[[ Records for processing, beginning ]]

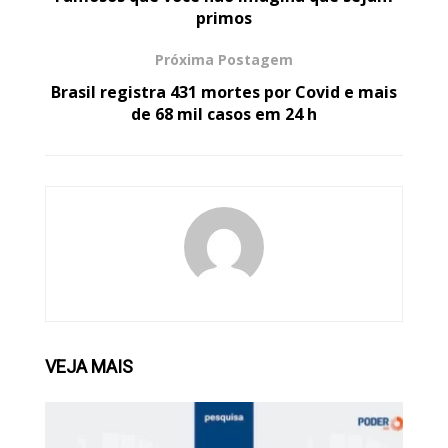
primos
Próxima Postagem
Brasil registra 431 mortes por Covid e mais
de 68 mil casos em 24 h
VEJA
MAIS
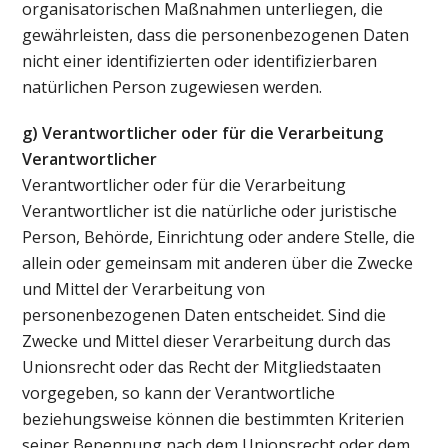
organisatorischen Maßnahmen unterliegen, die
gewährleisten, dass die personenbezogenen Daten
nicht einer identifizierten oder identifizierbaren
natürlichen Person zugewiesen werden.
g) Verantwortlicher oder für die Verarbeitung
Verantwortlicher
Verantwortlicher oder für die Verarbeitung
Verantwortlicher ist die natürliche oder juristische
Person, Behörde, Einrichtung oder andere Stelle, die
allein oder gemeinsam mit anderen über die Zwecke
und Mittel der Verarbeitung von
personenbezogenen Daten entscheidet. Sind die
Zwecke und Mittel dieser Verarbeitung durch das
Unionsrecht oder das Recht der Mitgliedstaaten
vorgegeben, so kann der Verantwortliche
beziehungsweise können die bestimmten Kriterien
seiner Benennung nach dem Unionsrecht oder dem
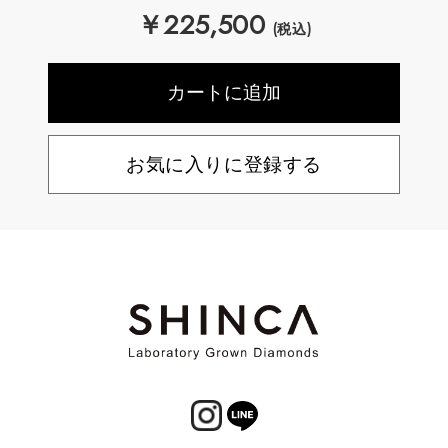
￥
225,500
(税込)
お気に入りに登録する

[[ Records for processing, end ]]

§ Problem details:
The expected answer is each line of the records above that includes the string "Mittel".

§ Solution:
und Mittel der Verarbeitung von
Zwecke und Mittel dieser Verarbeitung durch das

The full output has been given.